Topic:iteblog	PartitionCount:8	ReplicationFactor:1	Configs:
	Topic: iteblog	Partition: 0	Leader: 1	Replicas: 1,3,4	Isr: 3,1
	Topic: iteblog	Partition: 1	Leader: 5	Replicas: 2,4,5	Isr: 5
	Topic: iteblog	Partition: 2	Leader: 3	Replicas: 3,5,6	Isr: 5,3,6
	Topic: iteblog	Partition: 3	Leader: 7	Replicas: 4,6,7	Isr: 7,6
	Topic: iteblog	Partition: 4	Leader: 5	Replicas: 5,7,0	Isr: 5,7,0
	Topic: iteblog	Partition: 5	Leader: 6	Replicas: 6,0,1	Isr: 0,6,1
	Topic: iteblog	Partition: 6	Leader: 7	Replicas: 7,1,2	Isr: 7,1
	Topic: iteblog	Partition: 7	Leader: 0	Replicas: 0,2,3	Isr: 0,3

启动Broker 2和Broker 4,Leader分布与上一步相比并未变化,如下图所示。:

Topic:iteblog	PartitionCount:8	ReplicationFactor:1	Configs:
	Topic: iteblog	Partition: 0	Leader: 1	Replicas: 1,3,4	Isr: 3,1,4
	Topic: iteblog	Partition: 1	Leader: 5	Replicas: 2,4,5	Isr: 5,2,4
	Topic: iteblog	Partition: 2	Leader: 3	Replicas: 3,5,6	Isr: 5,3,6
	Topic: iteblog	Partition: 3	Leader: 7	Replicas: 4,6,7	Isr: 7,6,4
	Topic: iteblog	Partition: 4	Leader: 5	Replicas: 5,7,0	Isr: 5,7,0
	Topic: iteblog	Partition: 5	Leader: 6	Replicas: 6,0,1	Isr: 0,6,1
	Topic: iteblog	Partition: 6	Leader: 7	Replicas: 7,1,2	Isr: 7,1,2
	Topic: iteblog	Partition: 7	Leader: 0	Replicas: 0,2,3	Isr: 0,3,2

  再次运行该工具,所有Partition的Leader都由其Preferred Replica承担,Leader分布更均匀——每个Broker承担1个Partition的Leader角色。

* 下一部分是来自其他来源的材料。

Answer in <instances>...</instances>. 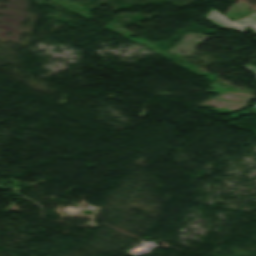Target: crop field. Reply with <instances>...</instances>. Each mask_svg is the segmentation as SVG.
<instances>
[{"label": "crop field", "mask_w": 256, "mask_h": 256, "mask_svg": "<svg viewBox=\"0 0 256 256\" xmlns=\"http://www.w3.org/2000/svg\"><path fill=\"white\" fill-rule=\"evenodd\" d=\"M214 16H216V17H214ZM205 17L208 18L211 22H213L218 27L234 28L235 30H238L241 32H248V31L242 29L241 27L250 26L255 30V33H256V29H255L256 28V13H254L244 19H241V20H238L235 22H231L226 17L221 16L218 11H216L215 9H212ZM227 24H229V26H226Z\"/></svg>", "instance_id": "1"}, {"label": "crop field", "mask_w": 256, "mask_h": 256, "mask_svg": "<svg viewBox=\"0 0 256 256\" xmlns=\"http://www.w3.org/2000/svg\"><path fill=\"white\" fill-rule=\"evenodd\" d=\"M249 71L256 73V67L252 66V65H247L245 66Z\"/></svg>", "instance_id": "2"}]
</instances>
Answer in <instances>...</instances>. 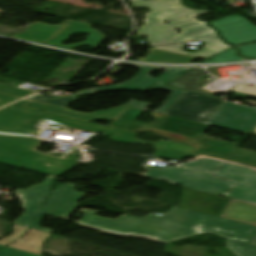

  除了手动运行该工具使Leader分配均匀外,Kafka还提供了自动平衡Leader分配的功能,该功能可通过将auto.leader.rebalance.enable设置为true开启,它将周期性检查Leader分配是否平衡,若不平衡度超过一定阈值则自动由Controller尝试将各Partition的Leader设置为其Preferred Replica。检查周期由leader.imbalance.check.interval.seconds指定,不平衡度阈值由leader.imbalance.per.broker.percentage指定。

Kafka Reassign Partitions Tool

用途

  该工具的设计目标与Preferred Replica Leader Election Tool有些类似,都旨在促进Kafka集群的负载均衡。不同的是,Preferred Replica Leader Election只能在Partition的AR范围内调整其Leader,使Leader分布均匀,而该工具还可以调整Partition的AR。

  Follower需要从Leader Fetch数据以保持与Leader同步,所以仅仅保持Leader分布的平衡对整个集群的负载均衡来说是不够的。另外,生产环境下,随着负载的增大,可能需要给Kafka集群扩容。向Kafka集群中增加Broker非常简单方便,但是对于已有的Topic,并不会自动将其Partition迁移到新加入的Broker上,此时可用该工具达到此目的。某些场景下,实际负载可能远小于最初预期负载,此时可用该工具将分布在整个集群上的Partition重装分配到某些机器上,然后可以停止不需要的Broker从而实现节约资源的目的。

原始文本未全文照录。